Older Australians are caught on a slow-moving train of ongoing global debate about older persons’ rights. The first draft resolution (proposed by Argentina) for a Declaration of Old Age Rights was put to the United Nations’ General Assembly at its Third Session in 1948.
More than seventy years1 have now passed and the General Assembly is still debating whether older persons need their own human rights treaty. Queensland Law Society and the Law Council of Australia2 publicly support a convention on the rights of older persons, which is a significant step forward in Australia–the only profession to have taken such a stand so far.
It is ironic that older persons have had to endure such a long debate without resolution. This irony is not lost on many who advocate for a convention, and who argue that there is clear evidence that older persons have specific human rights protection needs. They argue that older persons are suffering isolation, exclusion and neglect because they cannot access human rights to autonomy, agency and independence, equality and non-discrimination.

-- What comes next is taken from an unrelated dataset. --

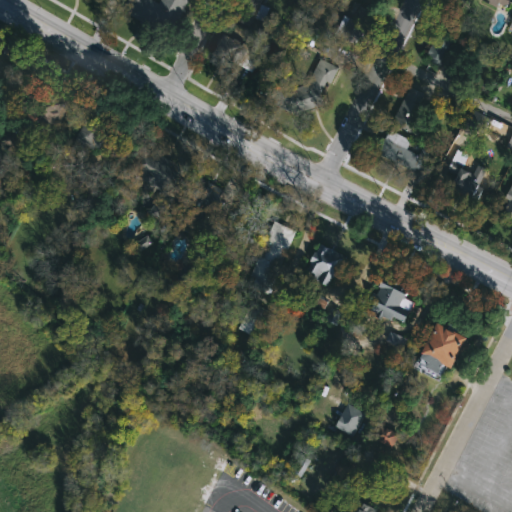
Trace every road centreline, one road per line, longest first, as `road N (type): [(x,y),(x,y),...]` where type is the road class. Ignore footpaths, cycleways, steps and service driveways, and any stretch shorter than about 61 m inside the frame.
road 1 (tertiary): [(511,283),(2,0)]
road 2 (residential): [(511,329),(421,511)]
road 3 (residential): [(403,0),(357,84),(325,180)]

They contend that older persons are dying because they cannot access human rights to preserve life, to access health services and to an adequate standard of living, care and social protections.
Age proxies and social constructs
Increasingly the older persons’ rights movement argue that age proxies (such as pension age) don’t provide a useful base for setting protections against the impact of ageism, age discrimination or aged-based violence, abuse and neglect. In fact, age proxies are themselves discriminatory. For example, within the Australian context, our First Nations people still live under a significant gap in life expectancy. Government policy has responded to this by allowing First Nations people to enter or access aged care at 50 years. Despite this recognition, there is no concomitant recognition in other key policy areas, for example the age at which age pension is payable, at which superannuation can be withdrawn or when other aged-based concessions are offered to ‘seniors’, particularly by state and territory Governments.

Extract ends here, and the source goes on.